Perhaps even longer than his list of names is his list of excuses. He somehow manages to keep persuading both characters and audience members that everything he does is justified. Ben has now convinced a new group of people that their survival depends upon their efforts to protect him. Make no mistake, though, Ben is a monster, and there is no other character more dangerous than him. He pursues his desires without regard for human life, and slaughters the innocent without conscience.
“But I never wanted this for you. I worked my whole life – I don't apologize – to take care of my family. And I refused to be a fool dancing on a string held by all those big shots. I don’t apologize. That’s my life. But I always thought that when it was your time that you would be the one to hold the strings. Senator Corleone. Governor Corleone. Something. Just wasn’t enough time, Michael. Wasn’t enough time.” – Don Vito Corleone, The Godfather
After eight full episodes, Season Four has introduced many changes into the overall direction of the show. The first three seasons focused heavily on the relationships between the show’s main characters and the members of the prior generation: the mothers and fathers who made them what they are. By transitioning away from pre-island flashbacks, Season Four has also shifted the spotlight onto the younger generation of characters. Will the new children of Lost lead lives any less tragic than their predecessors?
It would be a severe understatement to say that the youngest group of Lost characters has not made an auspicious start.
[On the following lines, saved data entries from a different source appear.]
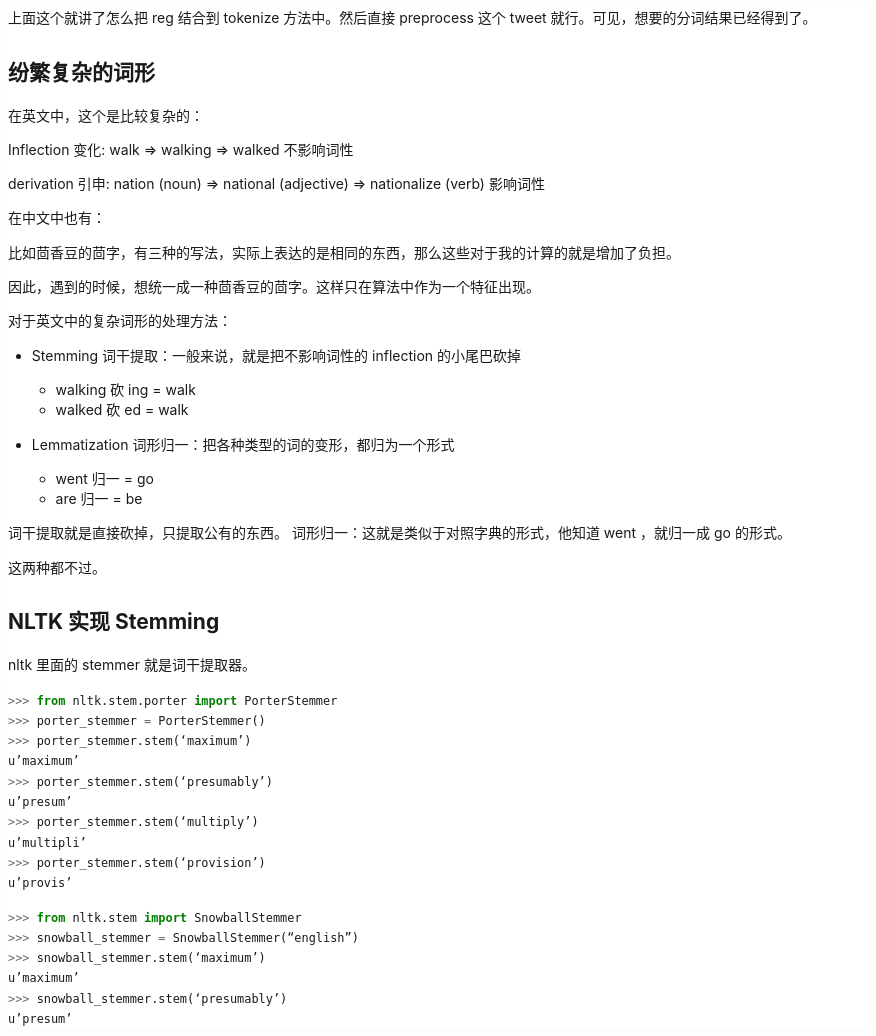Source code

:上面这个就讲了怎么把 reg 结合到 tokenize 方法中。然后直接 preprocess 这个 tweet 就行。可见，想要的分词结果已经得到了。



## 纷繁复杂的词形

在英文中，这个是比较复杂的：

Inflection 变化: walk => walking => walked 不影响词性

derivation 引申: nation (noun) => national (adjective) => nationalize (verb) 影响词性


在中文中也有：

比如茴香豆的茴字，有三种的写法，实际上表达的是相同的东西，那么这些对于我的计算的就是增加了负担。

因此，遇到的时候，想统一成一种茴香豆的茴字。这样只在算法中作为一个特征出现。


对于英文中的复杂词形的处理方法：

- Stemming 词⼲提取：⼀般来说，就是把不影响词性的 inflection 的⼩尾巴砍掉
    - walking 砍 ing = walk
    - walked 砍 ed = walk

- Lemmatization 词形归⼀：把各种类型的词的变形，都归为⼀个形式
    - went 归⼀ = go
    - are 归⼀ = be

词干提取就是直接砍掉，只提取公有的东西。
词形归一：这就是类似于对照字典的形式，他知道 went ，就归一成 go 的形式。

这两种都不过。


## NLTK 实现 Stemming

nltk 里面的 stemmer 就是词干提取器。

```python
>>> from nltk.stem.porter import PorterStemmer
>>> porter_stemmer = PorterStemmer()
>>> porter_stemmer.stem(‘maximum’)
u’maximum’
>>> porter_stemmer.stem(‘presumably’)
u’presum’
>>> porter_stemmer.stem(‘multiply’)
u’multipli’
>>> porter_stemmer.stem(‘provision’)
u’provis’
```


```python
>>> from nltk.stem import SnowballStemmer
>>> snowball_stemmer = SnowballStemmer(“english”)
>>> snowball_stemmer.stem(‘maximum’)
u’maximum’
>>> snowball_stemmer.stem(‘presumably’)
u’presum’
```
Currently, all of the children on this show have lost at least one parent. Ji Yeon Kwon must live with the loss of her father. Baby Aaron was abandoned by his biological father and now has been separated from his birth mother. (Also, do not forget the psychic Richard Malkin's prediction that 'danger surrounds the child,' if anyone other than Claire raises him.) By all indications, the Others have no intentions to return the kidnapped Zack and Emma to their mother. Young Walt suffered through the death of his mother at the age of ten. He was reunited briefly with his father, until Tom snatched him away to attend Ben's cruel Room 23 day-care center. This crime started the chain of events that caused Michael to lose his son permanently. Presently, Walt wakes up screaming in the middle of the night, with his memories of what happened on the island. Alex spent the first sixteen years of her life with the people who stole her away from her own mother. Recently, she started to break free from that situation, but she only escaped far enough away from Ben so that she could see her boyfriend murdered and her mother shot.
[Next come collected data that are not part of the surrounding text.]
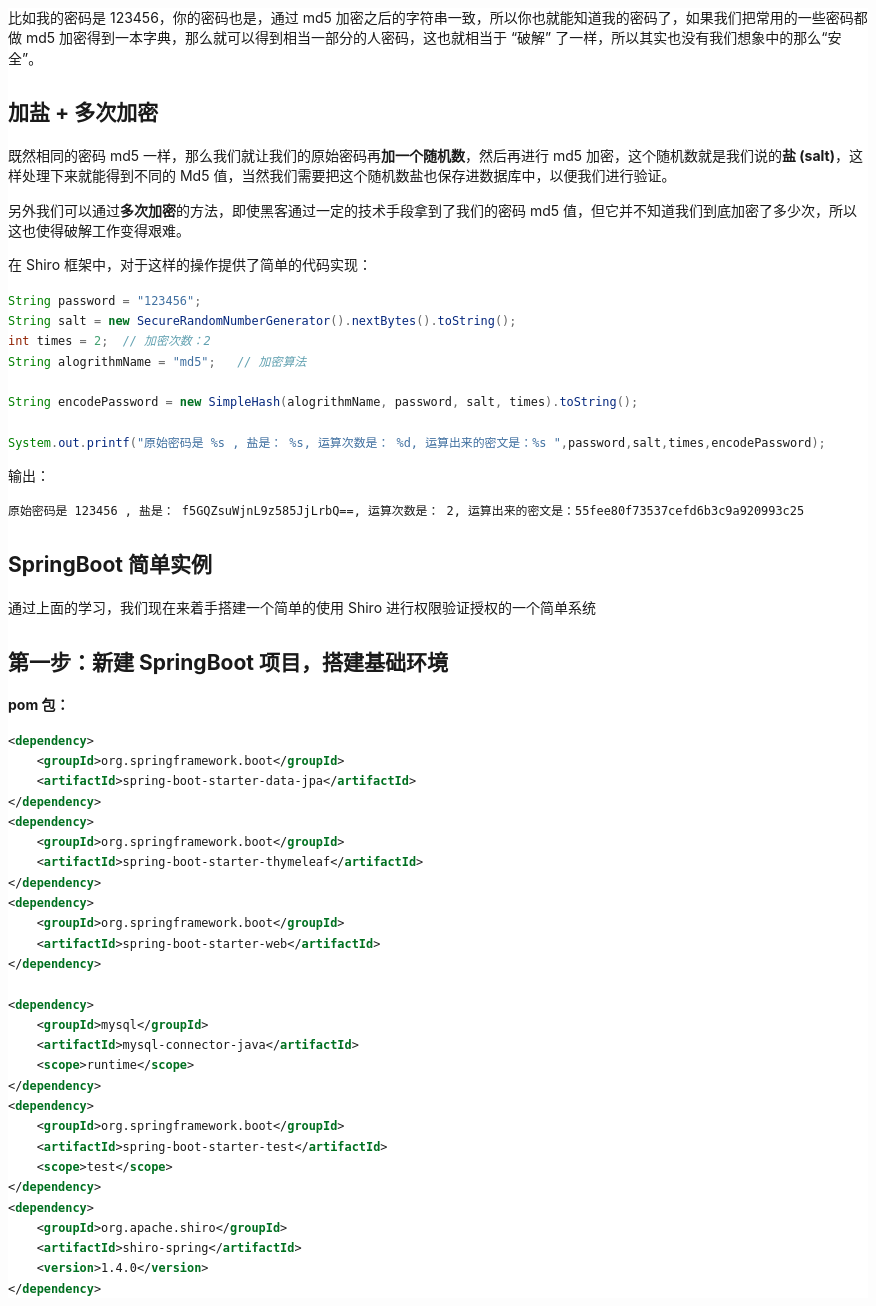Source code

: 比如我的密码是 123456，你的密码也是，通过 md5 加密之后的字符串一致，所以你也就能知道我的密码了，如果我们把常用的一些密码都做 md5 加密得到一本字典，那么就可以得到相当一部分的人密码，这也就相当于 “破解” 了一样，所以其实也没有我们想象中的那么“安全”。

**加盐 + 多次加密**
-------------

既然相同的密码 md5 一样，那么我们就让我们的原始密码再**加一个随机数**，然后再进行 md5 加密，这个随机数就是我们说的**盐 (salt)**，这样处理下来就能得到不同的 Md5 值，当然我们需要把这个随机数盐也保存进数据库中，以便我们进行验证。

另外我们可以通过**多次加密**的方法，即使黑客通过一定的技术手段拿到了我们的密码 md5 值，但它并不知道我们到底加密了多少次，所以这也使得破解工作变得艰难。

在 Shiro 框架中，对于这样的操作提供了简单的代码实现：

```java
String password = "123456";
String salt = new SecureRandomNumberGenerator().nextBytes().toString();
int times = 2;  // 加密次数：2
String alogrithmName = "md5";   // 加密算法

String encodePassword = new SimpleHash(alogrithmName, password, salt, times).toString();

System.out.printf("原始密码是 %s , 盐是： %s, 运算次数是： %d, 运算出来的密文是：%s ",password,salt,times,encodePassword);
```

输出：

```
原始密码是 123456 , 盐是： f5GQZsuWjnL9z585JjLrbQ==, 运算次数是： 2, 运算出来的密文是：55fee80f73537cefd6b3c9a920993c25
```

**SpringBoot 简单实例**
-------------------

通过上面的学习，我们现在来着手搭建一个简单的使用 Shiro 进行权限验证授权的一个简单系统

**第一步：新建 SpringBoot 项目，搭建基础环境**
-------------------------------

**pom 包：**

```xml
<dependency>
    <groupId>org.springframework.boot</groupId>
    <artifactId>spring-boot-starter-data-jpa</artifactId>
</dependency>
<dependency>
    <groupId>org.springframework.boot</groupId>
    <artifactId>spring-boot-starter-thymeleaf</artifactId>
</dependency>
<dependency>
    <groupId>org.springframework.boot</groupId>
    <artifactId>spring-boot-starter-web</artifactId>
</dependency>

<dependency>
    <groupId>mysql</groupId>
    <artifactId>mysql-connector-java</artifactId>
    <scope>runtime</scope>
</dependency>
<dependency>
    <groupId>org.springframework.boot</groupId>
    <artifactId>spring-boot-starter-test</artifactId>
    <scope>test</scope>
</dependency>
<dependency>
    <groupId>org.apache.shiro</groupId>
    <artifactId>shiro-spring</artifactId>
    <version>1.4.0</version>
</dependency>
```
The children of Lost have become equally immersed into the same world of suffering, lies, and violence as their parents. Will it ever be possible to break this cycle? The Corleone family of The Godfather saga proposes one possible answer to this question: essentially, no. The sins of the parents will continue to be revisited on the children. Maybe Alexandra Linus will follow in the footsteps of her mass-murderering father. Or perhaps one day, Walter Dawson will put a gun to his own head and try to pull the trigger. Right now, the show offers very little reason to feel optimistic about any of them.